Self-billed debit note — the buyer issues a debit to add to a supplier's self-billed amount.

Type 13 is the self-billed mirror of a debit note. The buyer (who issued the original self-billed invoice) issues a debit note to themselves, increasing what's owed to the supplier. Useful when the original self-billed amount was too low — late-arriving line items, FX adjustments, or contract clauses that trigger after the fact.

When to issue

Four common scenarios.

  1. 01Tax agent adding fees to a previously-self-billed client invoice (e.g. late submission penalty).
  2. 02Procurement team paying a supplier more for additional work beyond the original self-billed scope.
  3. 03Logistics buyer adding accessorial charges (detention, demurrage) to a metered-service self-bill.
  4. 04Co-operative settling a member's higher-than-estimated patronage dividend.
Required LHDN fields

What this document type carries that a generic invoice doesn't.

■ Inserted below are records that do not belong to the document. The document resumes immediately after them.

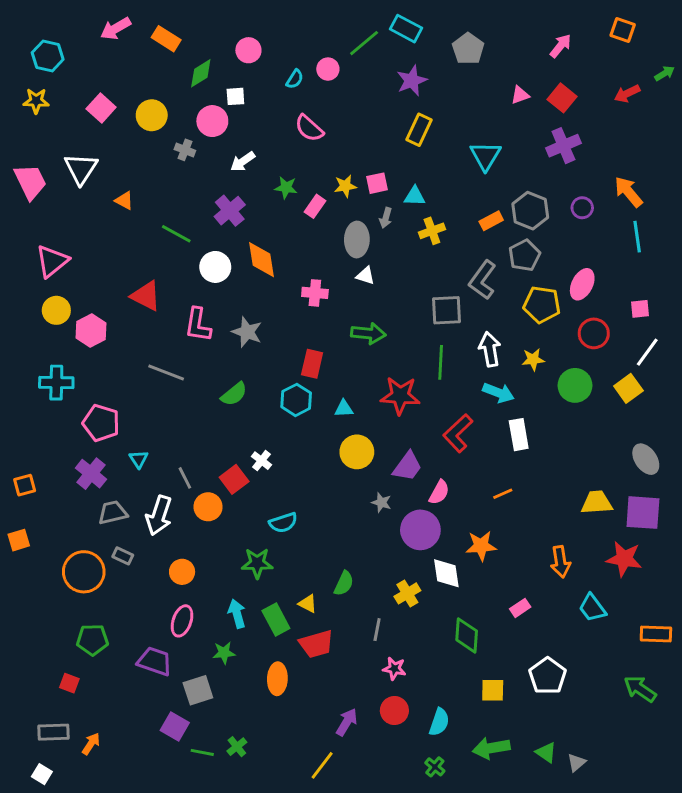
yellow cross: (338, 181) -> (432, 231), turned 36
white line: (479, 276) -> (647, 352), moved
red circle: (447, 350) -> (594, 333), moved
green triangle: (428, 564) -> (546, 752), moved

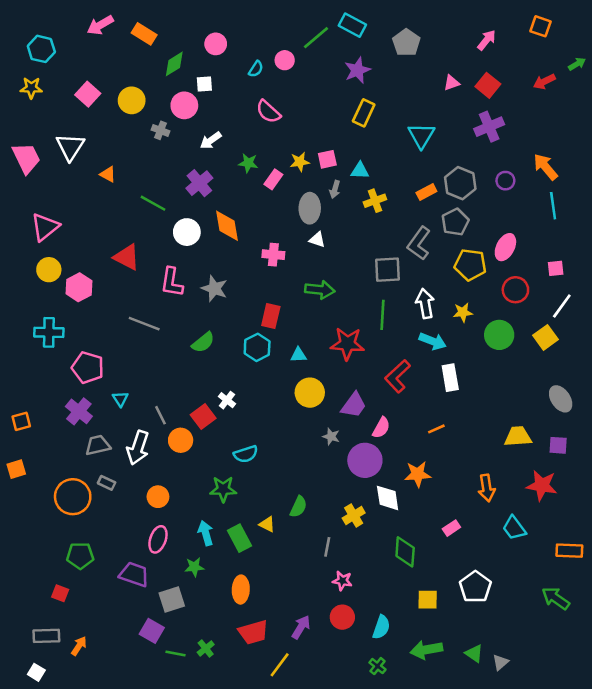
purple square: (643, 513) -> (558, 445), size x0.6
red trapezoid: (316, 644) -> (253, 632), moved

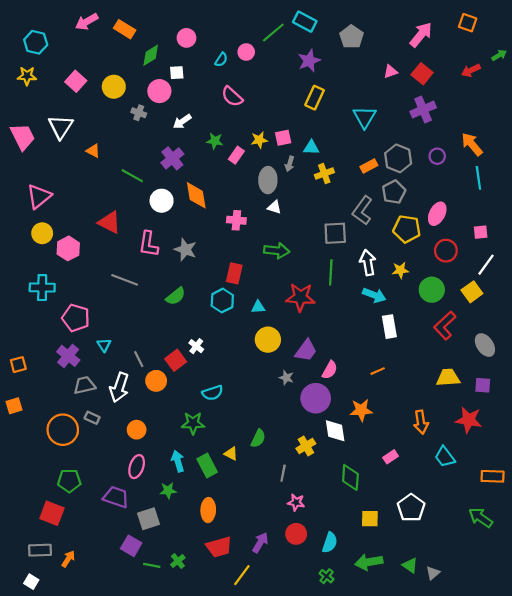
pink arrow: (487, 40) -> (421, 35), size x1.4
red L-shape: (398, 376) -> (445, 326), moved
red square: (60, 593) -> (52, 513), size x1.6

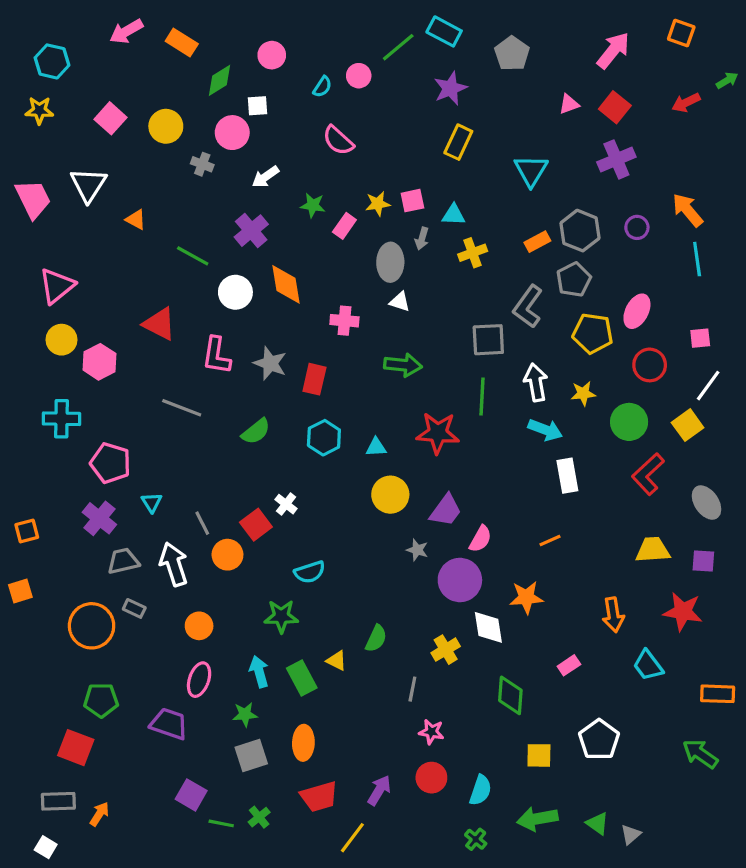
red rectangle: (234, 273) -> (314, 379), moved
white arrow: (119, 387) -> (174, 564), turned 144
gray square: (149, 519) -> (251, 755), moved

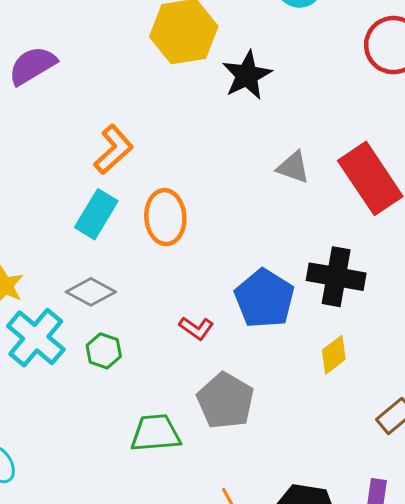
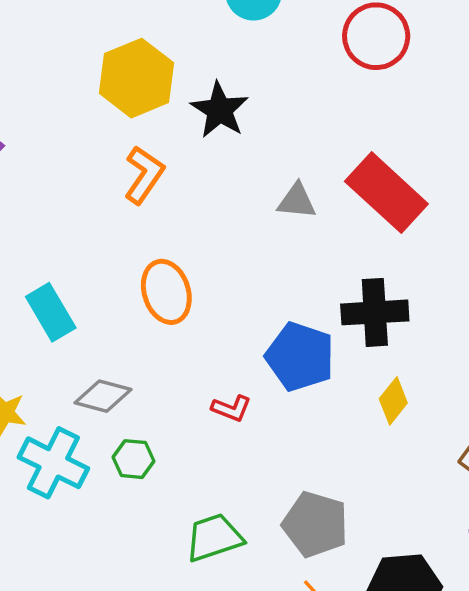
orange L-shape: (113, 150) -> (144, 175), moved
cyan rectangle: (96, 214) -> (51, 312), moved, turned -48
gray pentagon: (225, 401) -> (315, 524), moved

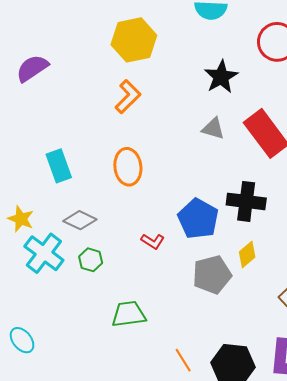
black star: (220, 110) -> (221, 77), moved
gray pentagon: (315, 524) -> (212, 275), moved, turned 30

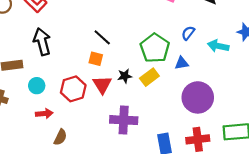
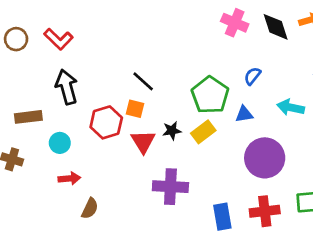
cyan arrow: (218, 46) -> (291, 107), moved
red hexagon: (73, 89) -> (106, 122), moved

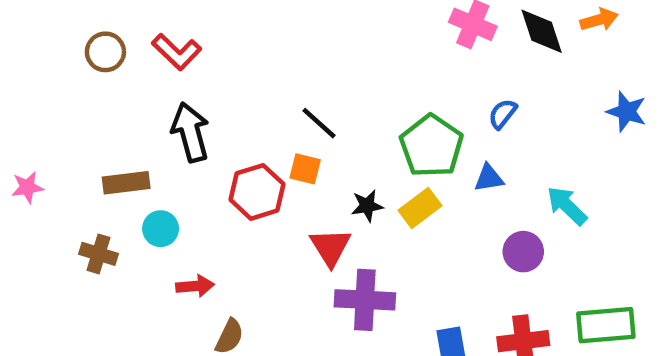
cyan arrow: (291, 107) -> (567, 206), moved, turned 32
red triangle: (143, 142) -> (330, 247), moved
cyan circle: (60, 143) -> (161, 229), moved
purple circle: (265, 158) -> (523, 252), size x0.6

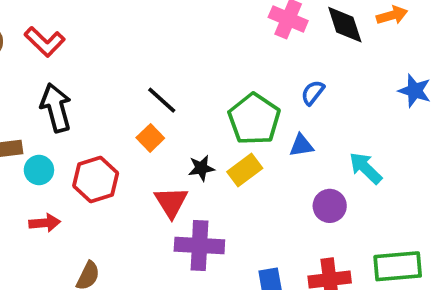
orange square: (305, 169) -> (150, 138), turned 32
red hexagon: (257, 192) -> (96, 179), moved
cyan circle: (161, 229) -> (39, 170), moved
red arrow: (195, 286) -> (45, 223), moved

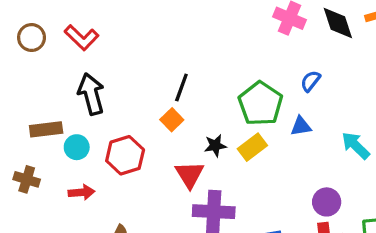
black line: (162, 100) -> (181, 88), turned 68
purple circle: (330, 206) -> (327, 202), moved

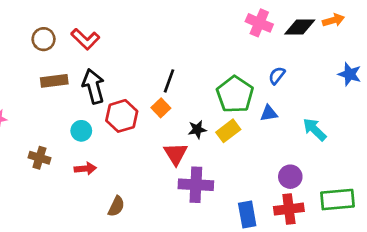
black diamond: (338, 23) -> (300, 27), turned -72
brown rectangle: (46, 129) -> (54, 81), moved
red hexagon: (125, 155) -> (122, 116), moved

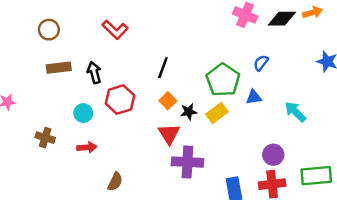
red L-shape: (85, 39) -> (115, 30), moved
black arrow: (93, 86) -> (94, 73), size x0.7
orange square: (161, 108) -> (168, 101), moved

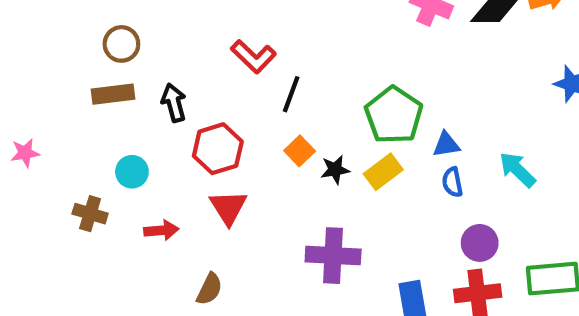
brown circle: (49, 30) -> (121, 44), moved
red L-shape: (115, 30) -> (253, 57), moved
blue semicircle: (261, 63) -> (452, 182), moved, turned -49
cyan circle: (83, 113) -> (132, 172), moved
red triangle: (169, 134) -> (228, 207), moved

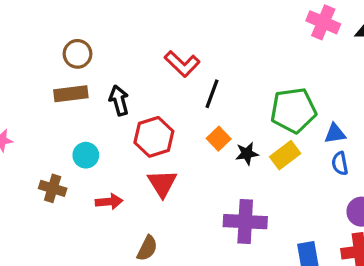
green pentagon: (394, 115) -> (293, 110), turned 30

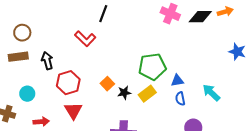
black line: (212, 94) -> (103, 14), moved

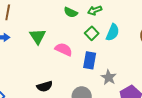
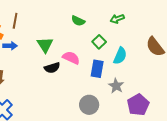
green arrow: (95, 10) -> (117, 19), moved
cyan semicircle: (113, 32) -> (120, 56), moved
black semicircle: (45, 86) -> (52, 68), moved

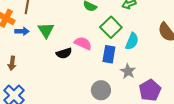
green square: (99, 42) -> (111, 27), size x1.5
green triangle: (45, 45) -> (46, 30), moved

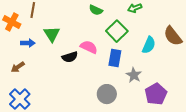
blue arrow: (22, 31) -> (28, 43), moved
cyan semicircle: (132, 41) -> (149, 45), moved
brown arrow: (12, 63) -> (18, 67), turned 48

  • Original self-billed invoice reference — UUID of the parent type-11 document.
  • Party-flip preserved — buyer is the issuer, supplier receives the additional credit.
  • Supplier MSIC code required.
  • Reason code from LHDN's structured list, positive-sign amounts.
How Bridge handles it

Same pipeline as every other type.

Identical pipeline to type 12, with the sign convention flipped (additive rather than reducing). The bridge's CSV parser accepts the self-billed-debit subset; the dashboard's manual entry surfaces the same dropdown for reason codes; the audit log entry stamps both the buyer (issuer) and the supplier (affected party).

Last updated · May 2026

Independent reference. MyInvois is operated by LHDN. We are not affiliated with LHDN.